I stretch and fold the dough until it passes the window pane test. Then, it's ready to rise unattended. The following steps work for me because I've gotten to know this sourdough recipe and can tell by touch and sight when the dough is under, adequately, or over-risen.
  • If there's an extra 2-3 hours in my day, I'll let it rise at room temperature until it's 1.5-2x in size. Then, I'll divide the dough, shape them into loaves, and place them in plastic containers lined with parchment paper. I'll seal the containers with their lids to prevent a skin from forming around the dough and let the loaves proof in the refrigerator overnight. When I'm ready to bake (the next day or the day after), I take the loaves out of the refrigerator and transfer the cold dough to the oven immediately when it's ready. 
    • I have baked dough after 5 days of slow-proofing in the fridge; while the flavor development is superior, the dough loses some structure over time. 
  • If it's later in the day and I'm about to go to bed, I'll cover the dough with a lid and stick the bowl in the fridge to rise overnight. That morning, I'll divide the dough, shape them into loaves, and place them in containers lined with parchment paper. I'll loosely cover the dough with tea towels and let them proof at room temperature for 2-3 hours, or until they've increased in size by 1.5-2x.
20-30 minutes before I'm ready to bake the dough, I'll place a dutch oven and a cast iron combo cooker into the oven. The cookware will preheat with the oven to 450 Fahrenheit (no need to waste energy with a 1 hour preheat). I just so happen to have both cooking vessels, which allows me to bake two loaves at once (saves time and energy).

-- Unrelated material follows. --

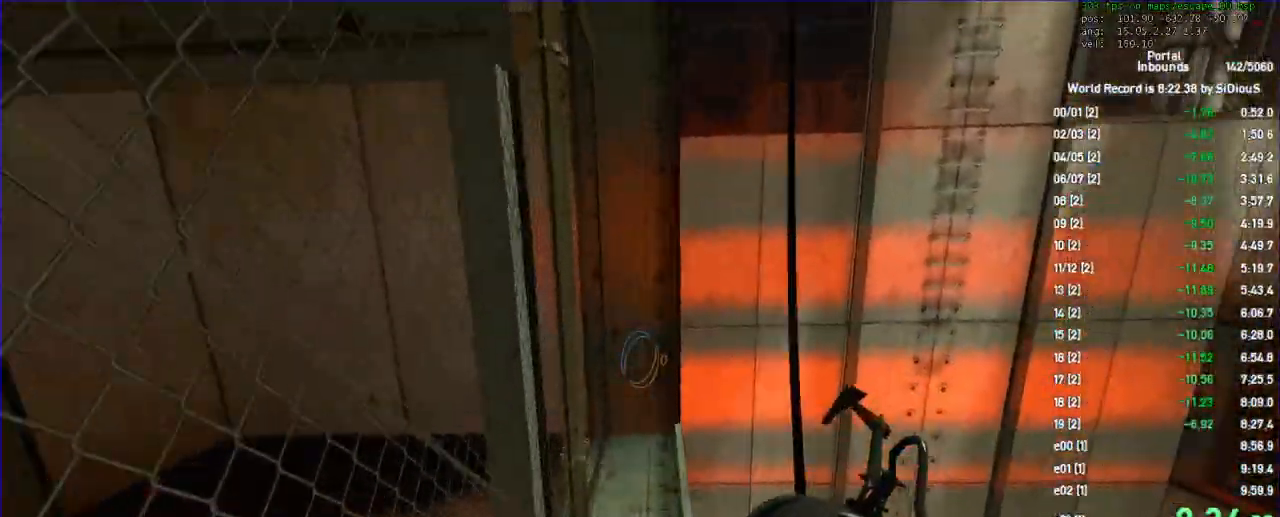
{"keys": ["w"], "mouse": [], "events": [[67, "d", "down"], [133, "d", "up"]]}
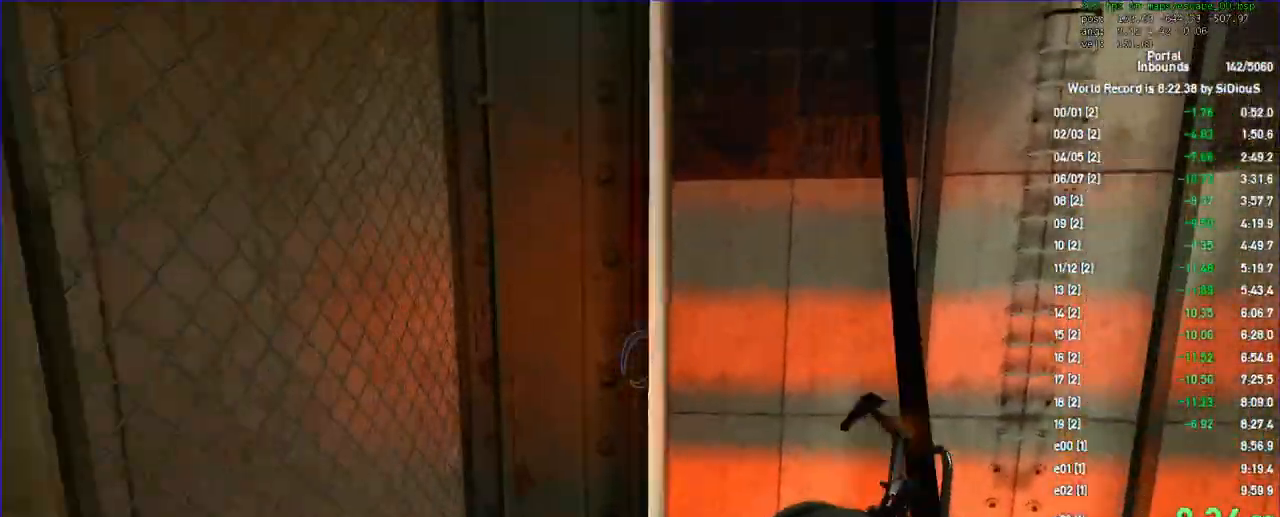
{"keys": ["a", "w"], "mouse": [], "events": [[33, "w", "up"], [333, "mouse_left", "down"], [433, "a", "down"], [433, "mouse_left", "up"], [500, "w", "down"]]}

When the oven is ready, I'll carefully load each cooking vessel with a dough ball. Before scoring the dough with kitchen shears, I might dust the top of the loaves with some flour. This helps the blades make cleaner cuts, and it adds visual contrast. I'll bake covered at 450 Fahrenheit for 25 minutes. Then, I'll take the lids off and bake uncovered at 425 Fahrenheit for 15-20 minutes, or until the crust has browned to my liking. I take the loaves out and place them on wire racks to cool completely (at least 2 hours, if possible) before slicing. 

Fresh bread doesn't last long at room temperature or in the fridge because it dries out. I like to slice the remainder of the loaves that won't get finished, place the slices in a ziplock bag, and freeze them. When I want bread, I take a few slices out of the freezer, place them in a single layer on a plate, and microwave for 30 seconds. Then I'll toast the bread - because we don't have a toaster oven, I use a dry, preheated pan to toast both sides to my liking. 

Alternatively, I skip the microwave step and pop the slices into the oven and broil for 1-2 minutes per side with a watchful eye OR bake at whatever temperature the oven's already at (usually 350-425 Fahrenheit) until the bread is springy, toasty, and lightly golden brown on both sides (about 5 minutes per side).

If I have a few slices at room temperature that have dried out, I rehydrate them by quickly passing the slices under a faucet (very quickly, this takes seconds) and toast them on both sides in a dry, preheated pan on the stove top. The oven method works, too!